**Instructions to follow**
In the records below, find the line that contains "ring mcp: (148, 246)" and the line that contains "ring dip: (25, 442)", then retype exactly those two lines and every line between them.

[Records excerpted from a collection]
-*-

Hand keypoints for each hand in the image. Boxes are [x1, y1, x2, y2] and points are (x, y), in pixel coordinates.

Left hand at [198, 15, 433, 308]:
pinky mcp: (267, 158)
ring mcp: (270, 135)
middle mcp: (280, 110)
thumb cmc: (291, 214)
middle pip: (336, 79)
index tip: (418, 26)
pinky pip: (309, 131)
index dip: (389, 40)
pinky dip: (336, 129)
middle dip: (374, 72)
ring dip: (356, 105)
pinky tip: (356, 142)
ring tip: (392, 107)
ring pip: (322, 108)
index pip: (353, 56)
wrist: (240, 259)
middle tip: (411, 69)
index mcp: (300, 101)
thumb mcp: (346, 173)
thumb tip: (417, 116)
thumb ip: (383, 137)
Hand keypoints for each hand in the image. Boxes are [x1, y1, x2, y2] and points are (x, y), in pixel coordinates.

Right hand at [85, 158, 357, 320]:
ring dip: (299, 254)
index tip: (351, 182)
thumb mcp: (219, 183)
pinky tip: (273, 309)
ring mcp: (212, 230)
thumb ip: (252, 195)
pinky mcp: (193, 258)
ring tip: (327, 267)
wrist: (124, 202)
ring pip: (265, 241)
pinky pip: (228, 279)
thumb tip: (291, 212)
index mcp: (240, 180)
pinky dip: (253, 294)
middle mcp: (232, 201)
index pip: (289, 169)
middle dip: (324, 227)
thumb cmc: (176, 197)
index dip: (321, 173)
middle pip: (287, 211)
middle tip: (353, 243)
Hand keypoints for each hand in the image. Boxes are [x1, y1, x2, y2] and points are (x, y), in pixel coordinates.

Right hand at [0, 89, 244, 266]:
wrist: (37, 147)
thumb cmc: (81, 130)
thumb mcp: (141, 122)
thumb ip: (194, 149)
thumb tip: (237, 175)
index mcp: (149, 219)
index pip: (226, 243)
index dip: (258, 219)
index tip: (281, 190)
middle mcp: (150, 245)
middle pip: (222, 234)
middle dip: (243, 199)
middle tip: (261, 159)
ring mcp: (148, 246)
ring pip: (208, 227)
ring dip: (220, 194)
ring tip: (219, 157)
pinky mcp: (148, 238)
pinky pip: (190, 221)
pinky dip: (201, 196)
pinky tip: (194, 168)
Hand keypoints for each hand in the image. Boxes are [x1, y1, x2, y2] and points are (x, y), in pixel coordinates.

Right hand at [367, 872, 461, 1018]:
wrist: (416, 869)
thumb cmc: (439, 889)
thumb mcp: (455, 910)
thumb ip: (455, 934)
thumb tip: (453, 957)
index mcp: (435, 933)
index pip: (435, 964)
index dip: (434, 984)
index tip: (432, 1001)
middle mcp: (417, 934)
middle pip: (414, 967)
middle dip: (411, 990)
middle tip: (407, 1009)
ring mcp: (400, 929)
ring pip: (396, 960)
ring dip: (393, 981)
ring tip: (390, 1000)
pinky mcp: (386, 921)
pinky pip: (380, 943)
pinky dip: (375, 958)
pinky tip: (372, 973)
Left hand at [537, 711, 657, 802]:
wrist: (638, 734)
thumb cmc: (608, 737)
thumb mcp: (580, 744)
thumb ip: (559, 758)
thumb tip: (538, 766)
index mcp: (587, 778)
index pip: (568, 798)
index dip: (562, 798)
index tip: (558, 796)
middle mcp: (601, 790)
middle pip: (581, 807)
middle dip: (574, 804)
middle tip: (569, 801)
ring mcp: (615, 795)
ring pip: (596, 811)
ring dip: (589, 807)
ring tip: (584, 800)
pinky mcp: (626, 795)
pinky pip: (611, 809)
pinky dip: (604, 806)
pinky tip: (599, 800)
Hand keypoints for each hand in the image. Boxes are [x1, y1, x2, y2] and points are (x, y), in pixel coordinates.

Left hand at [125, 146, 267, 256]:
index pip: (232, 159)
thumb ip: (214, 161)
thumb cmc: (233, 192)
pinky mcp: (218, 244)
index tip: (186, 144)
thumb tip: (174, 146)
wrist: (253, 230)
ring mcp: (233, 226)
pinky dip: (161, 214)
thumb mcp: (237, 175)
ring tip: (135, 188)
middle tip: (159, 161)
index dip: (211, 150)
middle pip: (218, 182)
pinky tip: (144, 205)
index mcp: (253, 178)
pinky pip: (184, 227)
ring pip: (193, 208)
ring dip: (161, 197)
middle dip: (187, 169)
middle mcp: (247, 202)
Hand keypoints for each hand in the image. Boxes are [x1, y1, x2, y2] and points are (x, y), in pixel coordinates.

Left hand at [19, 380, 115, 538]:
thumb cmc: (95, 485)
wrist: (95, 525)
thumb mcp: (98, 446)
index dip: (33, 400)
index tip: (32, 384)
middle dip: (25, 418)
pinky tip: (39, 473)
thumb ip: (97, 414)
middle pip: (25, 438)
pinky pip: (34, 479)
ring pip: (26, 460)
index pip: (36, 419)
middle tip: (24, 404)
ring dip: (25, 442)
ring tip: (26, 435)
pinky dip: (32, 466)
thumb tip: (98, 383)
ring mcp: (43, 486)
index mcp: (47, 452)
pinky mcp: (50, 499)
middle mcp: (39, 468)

-*-

**The answer**
ring mcp: (148, 246)
ring pip: (208, 227)
ring dip: (220, 194)
ring tip: (219, 157)
pinky mcp: (148, 238)
pinky pip: (190, 221)
pinky dip: (201, 196)
pinky tip: (194, 168)
Hand keypoints for each hand in the image. Boxes are [x1, y1, x2, y2] and points are (x, y), in pixel coordinates.

Right hand at [367, 872, 461, 1018]:
wrist: (416, 869)
thumb cmc: (439, 889)
thumb mcp: (455, 910)
thumb ip: (455, 934)
thumb tip: (453, 957)
index mcp: (435, 933)
index pip: (435, 964)
index dip: (434, 984)
index tip: (432, 1001)
middle mcp: (417, 934)
middle pip: (414, 967)
middle dip: (411, 990)
middle tip: (407, 1009)
ring mcp: (400, 929)
ring pip: (396, 960)
ring dip: (393, 981)
ring tip: (390, 1000)
pinky mcp: (386, 921)
pinky pip: (380, 943)
pinky dip: (375, 958)
pinky tip: (372, 973)
Left hand at [537, 711, 657, 802]:
wrist: (638, 734)
thumb cmc: (608, 737)
thumb mcp: (580, 744)
thumb ip: (559, 758)
thumb tip: (538, 766)
index mcp: (587, 778)
index pip: (568, 798)
index dip: (562, 798)
index tip: (558, 796)
middle mcp: (601, 790)
middle pip: (581, 807)
middle dip: (574, 804)
middle tip: (569, 801)
ring mcp: (615, 795)
ring pip: (596, 811)
ring dip: (589, 807)
ring tip: (584, 800)
pinky mcp: (626, 795)
pinky pip: (611, 809)
pinky dip: (604, 806)
pinky tip: (599, 800)
Hand keypoints for each hand in the image. Boxes are [x1, y1, x2, y2] and points are (x, y), in pixel coordinates.

Left hand at [125, 146, 267, 256]:
index pip: (232, 159)
thumb ip: (214, 161)
thumb cmc: (233, 192)
pinky mcp: (218, 244)
index tip: (186, 144)
thumb tip: (174, 146)
wrist: (253, 230)
ring mcp: (233, 226)
pinky dip: (161, 214)
thumb mcp: (237, 175)
ring tip: (135, 188)
middle tip: (159, 161)
index dip: (211, 150)
middle pip: (218, 182)
pinky tip: (144, 205)
index mcp: (253, 178)
pinky pip: (184, 227)
ring pip: (193, 208)
ring dip: (161, 197)
middle dip: (187, 169)
middle mcp: (247, 202)
Hand keypoints for each hand in the image. Boxes are [x1, y1, x2, y2] and points are (x, y), in pixel coordinates.

Left hand at [19, 380, 115, 538]:
thumb cmc: (95, 485)
wrist: (95, 525)
thumb mcp: (98, 446)
index dip: (33, 400)
index tip: (32, 384)
middle dip: (25, 418)
pinky tip: (39, 473)
thumb ip: (97, 414)
middle pip: (25, 438)
pinky pip: (34, 479)
ring pip: (26, 460)
index pip: (36, 419)
middle tip: (24, 404)
ring dip: (25, 442)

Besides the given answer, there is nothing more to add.